» **Excerpt to read**:
=-=-=-=-=
The IRS really needs more ethics scandals, don’t you think? It would just be a shame if the governmental agency responsible for siphoning off a third of America’s wealth weren’t filled with corrupt, unethical individuals. That’s why it was refreshing to see Lois Lerner’s dedication to opacity and corruption. And this most recent news is also quite encouraging:
A lawyer who worked in the IRS ethics office was disbarred Thursday by the District of Columbia Court of Appeals, which concluded she misappropriated a client’s funds from a case she handled in private practice, broke a number of ethics rules and showed “reckless disregard for the truth” in misleading a disbarment panel looking into the matter.
The lawyer, Takisha Brown, reportedly had bragged that she would never be punished because her boss would protect her, but an IRS spokesman said Wednesday that she was no longer an employee at the agency.
So, if she were still an IRS employee, she would receive protection from the IRS? That’s at least what was implied. In all seriousness, does it concern anyone else that none of these employees are actually accountable to the people? Exactly none of them are elected officials.
=-=-=-=-=
» **Your assignment**:
Reproduce the passage of the IRS commentary between "The lawyer, Takisha" and "at the agency.", inclusive, without changing a word.

» **Given material**:
=-=-=-=-=
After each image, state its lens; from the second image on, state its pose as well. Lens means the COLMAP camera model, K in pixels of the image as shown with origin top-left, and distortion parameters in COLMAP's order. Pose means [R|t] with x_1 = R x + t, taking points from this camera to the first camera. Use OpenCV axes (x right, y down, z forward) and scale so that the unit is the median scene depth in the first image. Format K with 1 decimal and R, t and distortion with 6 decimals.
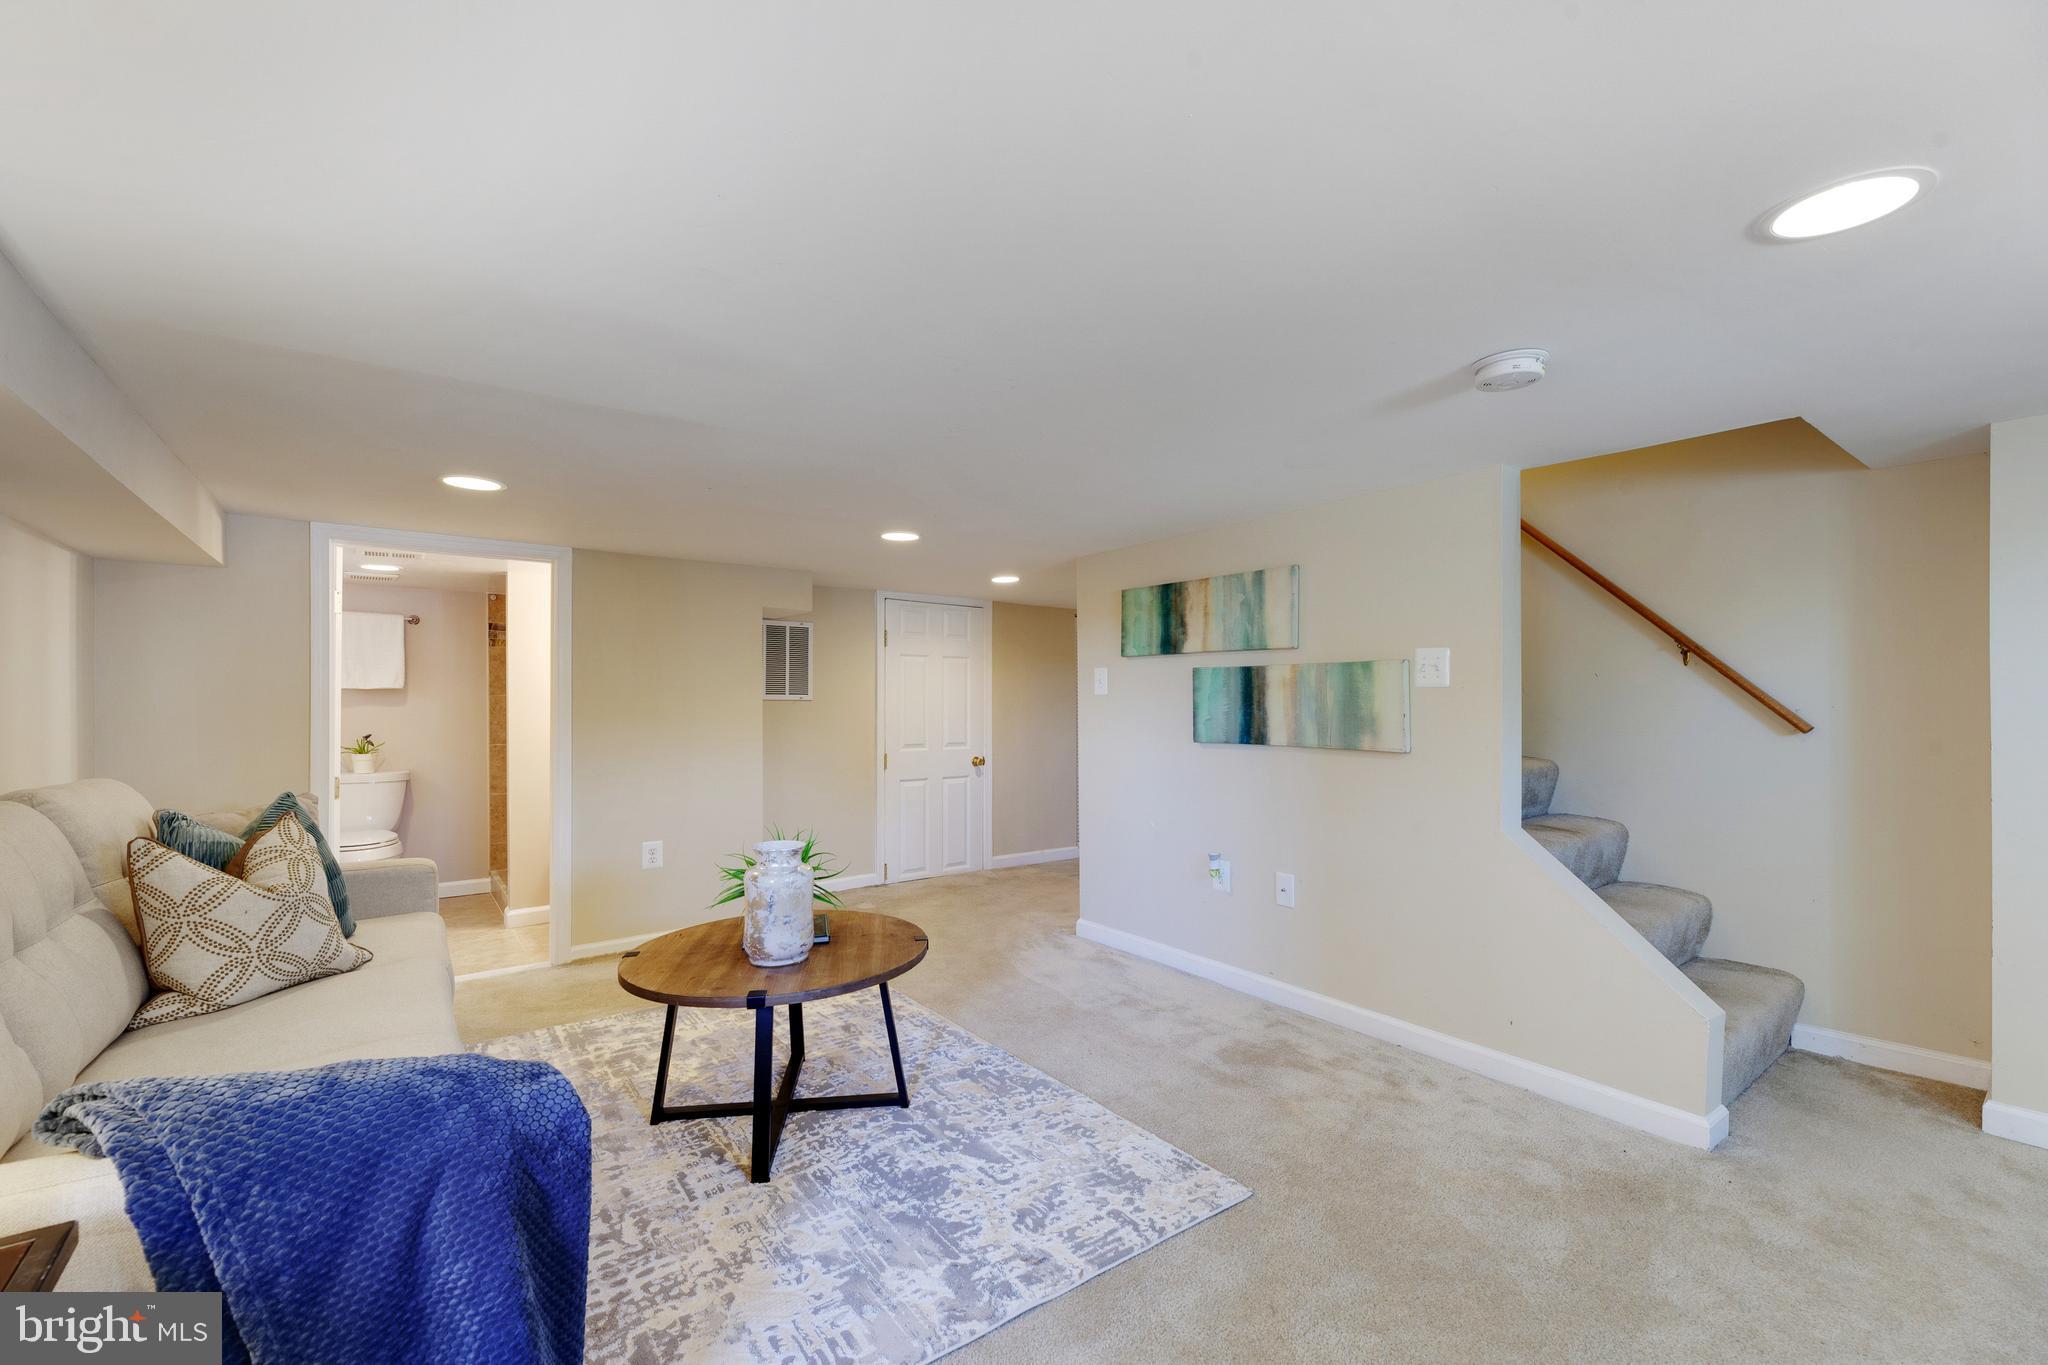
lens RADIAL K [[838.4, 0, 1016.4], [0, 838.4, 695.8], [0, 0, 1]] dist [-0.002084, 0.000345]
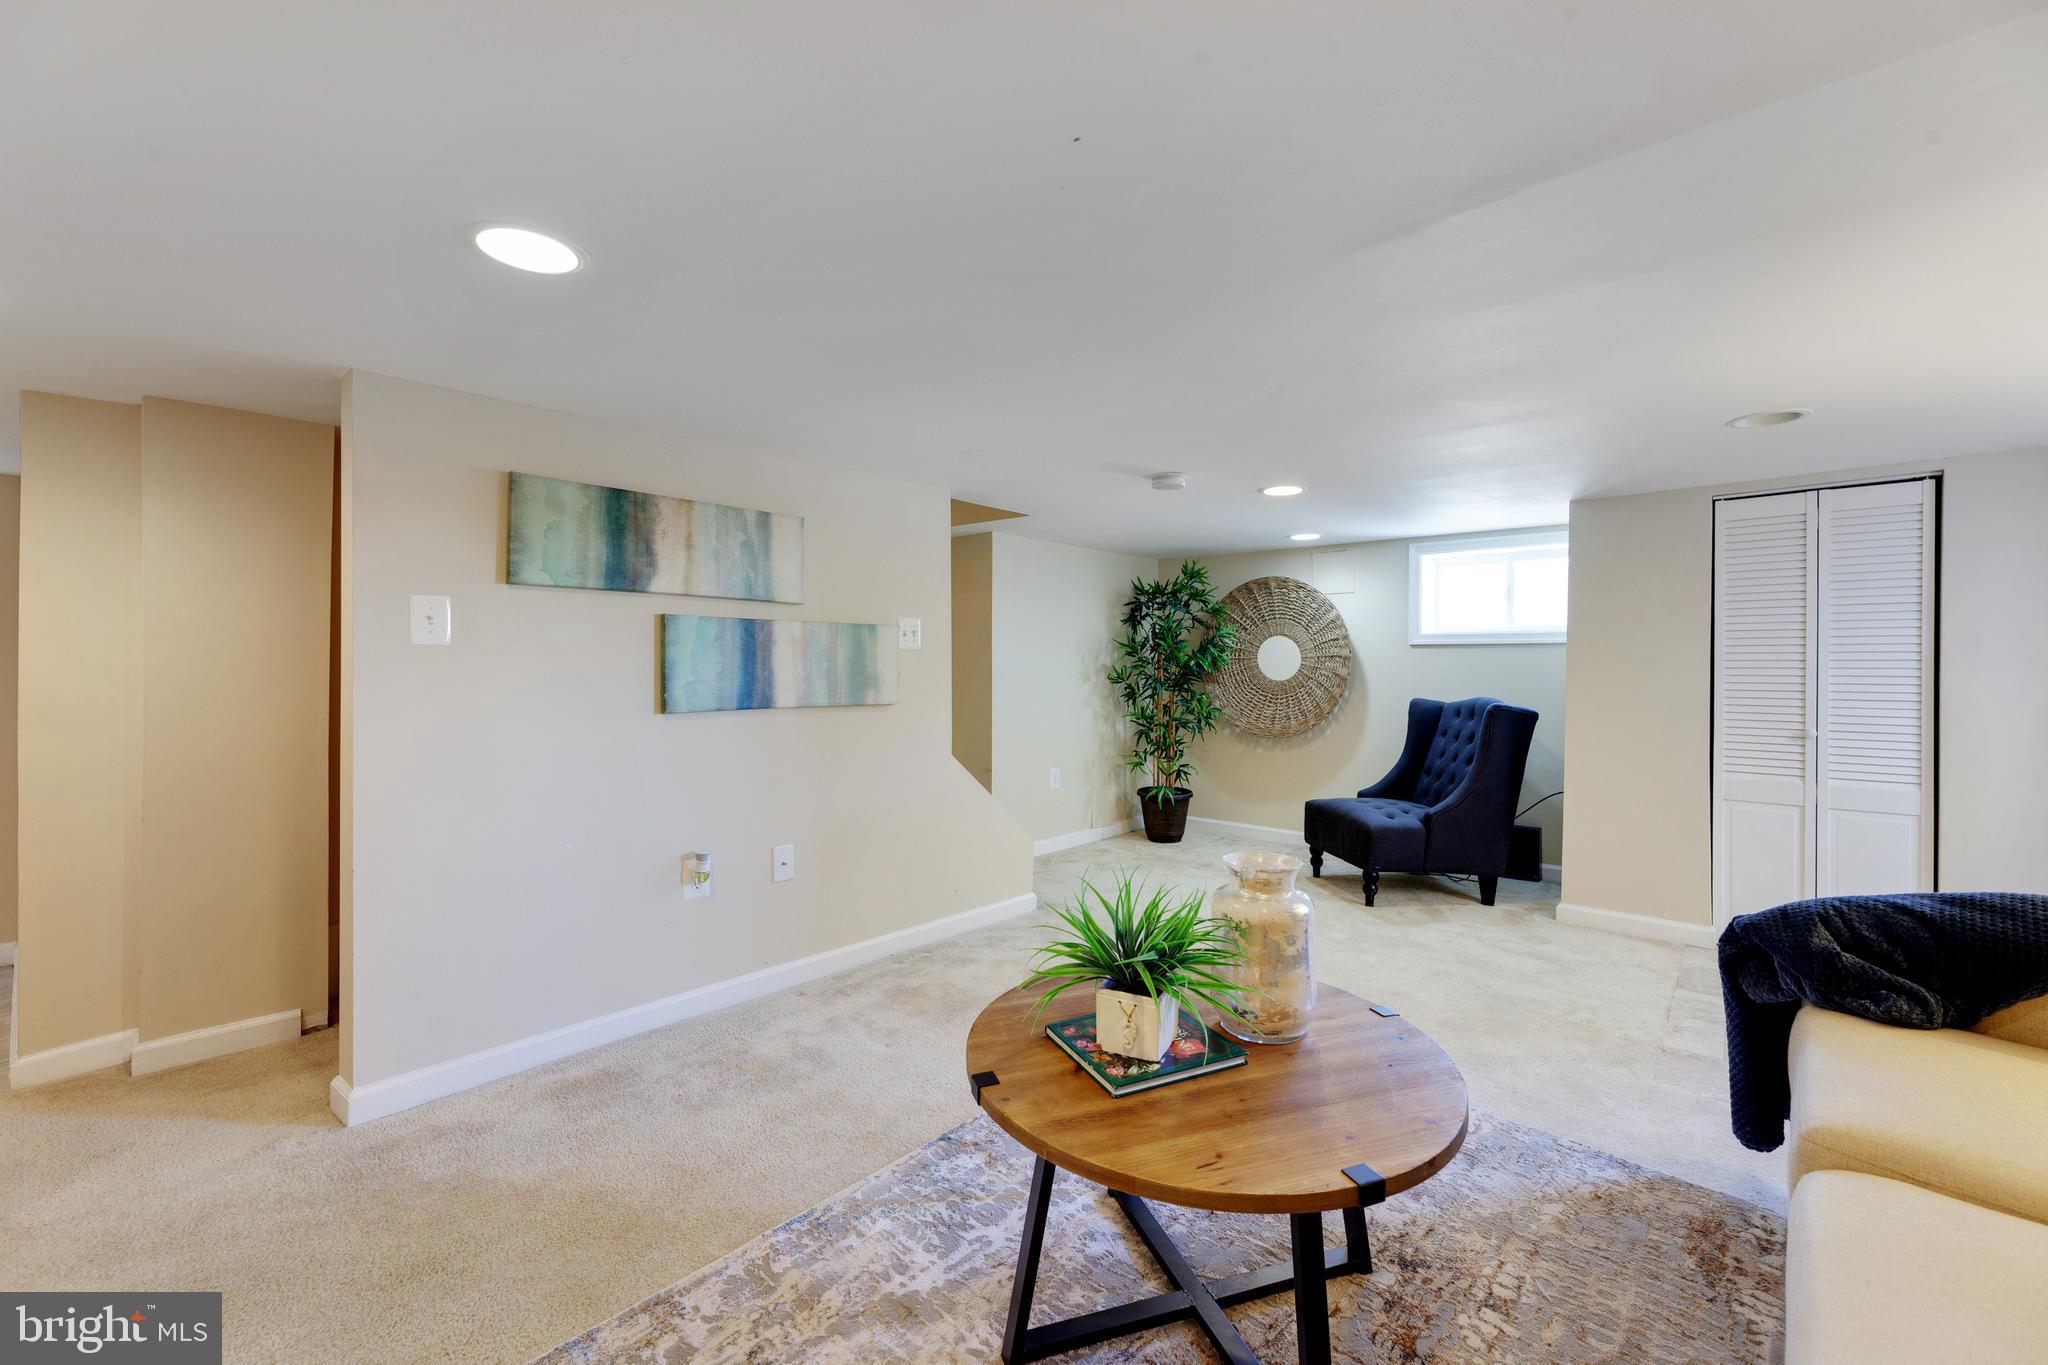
=-=-=-=-=
» **Answer to this task**:
The lawyer, Takisha Brown, reportedly had bragged that she would never be punished because her boss would protect her, but an IRS spokesman said Wednesday that she was no longer an employee at the agency.